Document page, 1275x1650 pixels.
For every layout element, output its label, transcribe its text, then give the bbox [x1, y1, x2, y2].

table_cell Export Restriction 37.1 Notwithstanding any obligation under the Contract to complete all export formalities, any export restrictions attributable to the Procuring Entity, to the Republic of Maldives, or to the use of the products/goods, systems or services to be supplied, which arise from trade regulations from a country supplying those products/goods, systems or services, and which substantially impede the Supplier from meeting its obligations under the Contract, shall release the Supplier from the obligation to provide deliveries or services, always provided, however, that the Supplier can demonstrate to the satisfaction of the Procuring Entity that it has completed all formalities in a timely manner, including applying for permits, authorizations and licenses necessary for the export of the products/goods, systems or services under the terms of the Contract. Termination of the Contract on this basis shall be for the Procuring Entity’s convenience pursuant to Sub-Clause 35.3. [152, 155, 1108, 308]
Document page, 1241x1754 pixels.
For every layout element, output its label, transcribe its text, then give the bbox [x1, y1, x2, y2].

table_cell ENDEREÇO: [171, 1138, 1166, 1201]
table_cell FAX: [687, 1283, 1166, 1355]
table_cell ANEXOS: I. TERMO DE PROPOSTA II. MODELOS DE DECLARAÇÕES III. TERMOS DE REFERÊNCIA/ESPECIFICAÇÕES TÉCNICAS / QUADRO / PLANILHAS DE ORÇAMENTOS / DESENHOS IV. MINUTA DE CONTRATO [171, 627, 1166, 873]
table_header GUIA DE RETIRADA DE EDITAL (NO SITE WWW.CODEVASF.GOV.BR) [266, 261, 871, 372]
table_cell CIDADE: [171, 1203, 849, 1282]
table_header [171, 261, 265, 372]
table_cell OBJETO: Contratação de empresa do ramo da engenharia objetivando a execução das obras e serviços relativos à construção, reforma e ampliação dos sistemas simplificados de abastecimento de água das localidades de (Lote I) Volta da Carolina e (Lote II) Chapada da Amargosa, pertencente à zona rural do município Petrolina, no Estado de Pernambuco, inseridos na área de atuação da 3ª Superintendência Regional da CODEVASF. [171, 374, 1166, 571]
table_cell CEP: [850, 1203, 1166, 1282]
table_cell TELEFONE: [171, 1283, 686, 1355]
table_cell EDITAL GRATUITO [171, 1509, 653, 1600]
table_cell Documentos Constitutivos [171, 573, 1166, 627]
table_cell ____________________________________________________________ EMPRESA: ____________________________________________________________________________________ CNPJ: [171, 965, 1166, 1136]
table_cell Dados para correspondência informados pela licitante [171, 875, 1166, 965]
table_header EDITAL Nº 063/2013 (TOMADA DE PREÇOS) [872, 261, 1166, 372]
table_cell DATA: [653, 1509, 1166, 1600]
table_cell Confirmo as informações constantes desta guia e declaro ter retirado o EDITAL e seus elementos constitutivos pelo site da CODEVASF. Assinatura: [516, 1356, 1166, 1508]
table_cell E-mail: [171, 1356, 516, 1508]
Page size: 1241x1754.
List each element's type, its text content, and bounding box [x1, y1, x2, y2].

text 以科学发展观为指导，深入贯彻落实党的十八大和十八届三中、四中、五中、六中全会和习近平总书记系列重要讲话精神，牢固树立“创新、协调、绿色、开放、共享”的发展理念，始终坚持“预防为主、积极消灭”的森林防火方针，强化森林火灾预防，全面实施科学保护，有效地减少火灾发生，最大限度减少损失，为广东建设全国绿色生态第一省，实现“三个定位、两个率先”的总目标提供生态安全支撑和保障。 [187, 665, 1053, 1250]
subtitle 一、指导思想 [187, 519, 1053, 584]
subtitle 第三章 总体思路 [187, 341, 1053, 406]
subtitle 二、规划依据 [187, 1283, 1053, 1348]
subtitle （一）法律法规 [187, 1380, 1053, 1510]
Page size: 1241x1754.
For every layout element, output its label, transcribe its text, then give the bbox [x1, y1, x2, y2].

----------

- What is needed -
Please restate only the opening stretch of the records above: every line from the first through the one containing "Document page, 1241x1754 pixels.", exactly as written.

- Result -
Document page, 1275x1650 pixels.
For every layout element, output its label, transcribe its text, then give the bbox [x1, y1, x2, y2].

table_cell Export Restriction 37.1 Notwithstanding any obligation under the Contract to complete all export formalities, any export restrictions attributable to the Procuring Entity, to the Republic of Maldives, or to the use of the products/goods, systems or services to be supplied, which arise from trade regulations from a country supplying those products/goods, systems or services, and which substantially impede the Supplier from meeting its obligations under the Contract, shall release the Supplier from the obligation to provide deliveries or services, always provided, however, that the Supplier can demonstrate to the satisfaction of the Procuring Entity that it has completed all formalities in a timely manner, including applying for permits, authorizations and licenses necessary for the export of the products/goods, systems or services under the terms of the Contract. Termination of the Contract on this basis shall be for the Procuring Entity’s convenience pursuant to Sub-Clause 35.3. [152, 155, 1108, 308]
Document page, 1241x1754 pixels.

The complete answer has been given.